| Dataset entries |
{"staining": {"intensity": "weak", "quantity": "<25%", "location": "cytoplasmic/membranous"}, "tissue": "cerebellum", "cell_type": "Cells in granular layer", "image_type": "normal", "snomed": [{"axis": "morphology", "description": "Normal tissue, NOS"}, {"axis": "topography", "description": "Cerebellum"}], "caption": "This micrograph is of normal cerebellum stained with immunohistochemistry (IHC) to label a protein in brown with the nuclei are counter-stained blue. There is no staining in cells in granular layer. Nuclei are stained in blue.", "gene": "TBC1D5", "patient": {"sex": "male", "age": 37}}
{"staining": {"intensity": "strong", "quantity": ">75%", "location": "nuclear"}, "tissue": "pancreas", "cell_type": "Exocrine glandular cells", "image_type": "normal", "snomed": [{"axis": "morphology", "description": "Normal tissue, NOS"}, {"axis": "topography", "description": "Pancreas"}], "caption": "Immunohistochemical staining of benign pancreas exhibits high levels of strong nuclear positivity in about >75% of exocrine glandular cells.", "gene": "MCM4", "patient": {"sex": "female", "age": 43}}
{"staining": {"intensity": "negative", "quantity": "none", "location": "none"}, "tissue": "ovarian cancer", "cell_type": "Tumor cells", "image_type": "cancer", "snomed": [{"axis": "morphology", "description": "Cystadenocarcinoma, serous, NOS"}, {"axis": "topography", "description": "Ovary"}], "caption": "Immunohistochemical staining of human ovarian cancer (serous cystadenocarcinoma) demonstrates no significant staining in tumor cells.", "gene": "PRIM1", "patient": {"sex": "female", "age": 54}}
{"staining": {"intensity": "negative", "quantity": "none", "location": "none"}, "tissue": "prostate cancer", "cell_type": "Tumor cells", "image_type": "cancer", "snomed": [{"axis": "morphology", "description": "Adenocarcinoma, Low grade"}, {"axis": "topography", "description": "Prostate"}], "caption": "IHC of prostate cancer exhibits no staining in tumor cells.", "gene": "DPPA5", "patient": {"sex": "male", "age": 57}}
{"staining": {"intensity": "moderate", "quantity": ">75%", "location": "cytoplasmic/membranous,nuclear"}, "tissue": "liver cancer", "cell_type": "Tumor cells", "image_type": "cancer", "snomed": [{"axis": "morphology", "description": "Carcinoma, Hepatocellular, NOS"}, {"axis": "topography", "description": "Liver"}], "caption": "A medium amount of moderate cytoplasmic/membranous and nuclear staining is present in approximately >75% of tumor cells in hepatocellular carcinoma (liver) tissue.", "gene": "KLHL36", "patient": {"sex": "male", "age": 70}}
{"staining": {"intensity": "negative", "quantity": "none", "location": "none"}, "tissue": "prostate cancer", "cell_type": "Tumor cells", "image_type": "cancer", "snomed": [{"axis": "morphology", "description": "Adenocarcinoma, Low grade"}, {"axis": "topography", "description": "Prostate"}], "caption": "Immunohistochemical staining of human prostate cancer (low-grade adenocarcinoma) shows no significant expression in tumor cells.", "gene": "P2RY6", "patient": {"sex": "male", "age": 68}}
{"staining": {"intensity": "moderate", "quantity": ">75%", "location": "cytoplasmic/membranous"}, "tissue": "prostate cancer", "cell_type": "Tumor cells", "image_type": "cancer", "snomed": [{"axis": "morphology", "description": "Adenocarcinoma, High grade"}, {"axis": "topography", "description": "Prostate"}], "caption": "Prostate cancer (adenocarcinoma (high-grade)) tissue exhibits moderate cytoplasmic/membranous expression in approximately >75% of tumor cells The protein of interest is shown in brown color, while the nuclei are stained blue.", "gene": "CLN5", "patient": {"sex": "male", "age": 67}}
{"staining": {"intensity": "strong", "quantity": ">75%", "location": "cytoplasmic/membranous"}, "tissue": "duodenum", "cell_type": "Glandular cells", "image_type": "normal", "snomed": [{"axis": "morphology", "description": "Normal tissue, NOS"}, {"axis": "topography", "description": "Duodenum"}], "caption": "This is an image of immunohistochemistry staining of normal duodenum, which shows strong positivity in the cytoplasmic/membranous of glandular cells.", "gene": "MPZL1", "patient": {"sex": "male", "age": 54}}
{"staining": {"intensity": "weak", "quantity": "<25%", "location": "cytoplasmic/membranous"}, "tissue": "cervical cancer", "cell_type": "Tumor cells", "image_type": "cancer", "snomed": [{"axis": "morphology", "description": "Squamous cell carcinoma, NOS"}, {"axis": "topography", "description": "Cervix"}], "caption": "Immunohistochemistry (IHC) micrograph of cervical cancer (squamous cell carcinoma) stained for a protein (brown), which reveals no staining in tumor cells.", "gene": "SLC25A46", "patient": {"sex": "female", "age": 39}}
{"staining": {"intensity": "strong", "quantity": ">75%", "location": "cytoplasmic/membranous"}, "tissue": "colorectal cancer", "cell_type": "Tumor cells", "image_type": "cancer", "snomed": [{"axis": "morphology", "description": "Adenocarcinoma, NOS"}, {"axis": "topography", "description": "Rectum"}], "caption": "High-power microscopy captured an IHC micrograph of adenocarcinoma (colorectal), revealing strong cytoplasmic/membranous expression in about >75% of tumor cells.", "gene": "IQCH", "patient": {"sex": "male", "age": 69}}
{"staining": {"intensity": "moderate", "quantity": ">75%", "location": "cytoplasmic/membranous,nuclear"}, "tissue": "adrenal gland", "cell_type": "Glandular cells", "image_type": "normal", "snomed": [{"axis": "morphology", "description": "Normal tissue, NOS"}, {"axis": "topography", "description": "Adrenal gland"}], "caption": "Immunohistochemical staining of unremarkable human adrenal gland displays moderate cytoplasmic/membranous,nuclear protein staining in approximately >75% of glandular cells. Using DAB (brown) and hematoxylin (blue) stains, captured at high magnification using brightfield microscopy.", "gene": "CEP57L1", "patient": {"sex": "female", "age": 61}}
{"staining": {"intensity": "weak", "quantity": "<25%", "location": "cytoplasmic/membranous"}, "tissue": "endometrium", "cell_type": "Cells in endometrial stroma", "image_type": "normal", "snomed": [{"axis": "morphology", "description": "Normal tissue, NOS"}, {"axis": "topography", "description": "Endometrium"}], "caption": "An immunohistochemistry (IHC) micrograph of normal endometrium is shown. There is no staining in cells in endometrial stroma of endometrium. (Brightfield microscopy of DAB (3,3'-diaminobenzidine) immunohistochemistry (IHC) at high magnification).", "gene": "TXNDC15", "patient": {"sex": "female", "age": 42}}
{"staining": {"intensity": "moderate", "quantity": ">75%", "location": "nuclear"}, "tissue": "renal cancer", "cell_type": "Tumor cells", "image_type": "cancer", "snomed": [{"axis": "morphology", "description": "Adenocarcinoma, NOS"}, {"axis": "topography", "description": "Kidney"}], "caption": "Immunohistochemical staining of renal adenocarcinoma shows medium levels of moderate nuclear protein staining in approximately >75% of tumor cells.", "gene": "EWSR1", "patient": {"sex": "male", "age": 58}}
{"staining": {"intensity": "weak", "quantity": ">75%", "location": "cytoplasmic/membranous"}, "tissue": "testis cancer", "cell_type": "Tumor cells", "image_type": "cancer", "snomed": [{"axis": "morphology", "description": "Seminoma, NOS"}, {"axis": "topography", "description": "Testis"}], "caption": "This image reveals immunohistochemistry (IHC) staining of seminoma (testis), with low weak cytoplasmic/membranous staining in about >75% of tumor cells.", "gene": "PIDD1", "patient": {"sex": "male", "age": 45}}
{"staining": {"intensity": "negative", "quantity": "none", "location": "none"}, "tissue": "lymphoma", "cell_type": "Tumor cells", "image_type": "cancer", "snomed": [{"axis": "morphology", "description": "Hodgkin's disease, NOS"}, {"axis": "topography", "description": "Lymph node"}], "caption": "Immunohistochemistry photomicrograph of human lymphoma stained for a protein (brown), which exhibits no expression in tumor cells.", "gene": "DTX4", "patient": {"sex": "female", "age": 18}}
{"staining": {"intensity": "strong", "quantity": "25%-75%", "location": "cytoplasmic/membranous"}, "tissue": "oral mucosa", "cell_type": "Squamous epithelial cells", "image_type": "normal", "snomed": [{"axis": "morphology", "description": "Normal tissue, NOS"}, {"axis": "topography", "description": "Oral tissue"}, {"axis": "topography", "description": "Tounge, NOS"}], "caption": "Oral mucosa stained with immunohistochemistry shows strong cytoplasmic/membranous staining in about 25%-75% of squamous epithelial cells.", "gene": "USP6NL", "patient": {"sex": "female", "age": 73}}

| TASK TO CARRY OUT |
Repeat the data word for word, starting at its first line and stopping after the line that contains "of human ovarian".

| TASK ANSWER |
{"staining": {"intensity": "weak", "quantity": "<25%", "location": "cytoplasmic/membranous"}, "tissue": "cerebellum", "cell_type": "Cells in granular layer", "image_type": "normal", "snomed": [{"axis": "morphology", "description": "Normal tissue, NOS"}, {"axis": "topography", "description": "Cerebellum"}], "caption": "This micrograph is of normal cerebellum stained with immunohistochemistry (IHC) to label a protein in brown with the nuclei are counter-stained blue. There is no staining in cells in granular layer. Nuclei are stained in blue.", "gene": "TBC1D5", "patient": {"sex": "male", "age": 37}}
{"staining": {"intensity": "strong", "quantity": ">75%", "location": "nuclear"}, "tissue": "pancreas", "cell_type": "Exocrine glandular cells", "image_type": "normal", "snomed": [{"axis": "morphology", "description": "Normal tissue, NOS"}, {"axis": "topography", "description": "Pancreas"}], "caption": "Immunohistochemical staining of benign pancreas exhibits high levels of strong nuclear positivity in about >75% of exocrine glandular cells.", "gene": "MCM4", "patient": {"sex": "female", "age": 43}}
{"staining": {"intensity": "negative", "quantity": "none", "location": "none"}, "tissue": "ovarian cancer", "cell_type": "Tumor cells", "image_type": "cancer", "snomed": [{"axis": "morphology", "description": "Cystadenocarcinoma, serous, NOS"}, {"axis": "topography", "description": "Ovary"}], "caption": "Immunohistochemical staining of human ovarian cancer (serous cystadenocarcinoma) demonstrates no significant staining in tumor cells.", "gene": "PRIM1", "patient": {"sex": "female", "age": 54}}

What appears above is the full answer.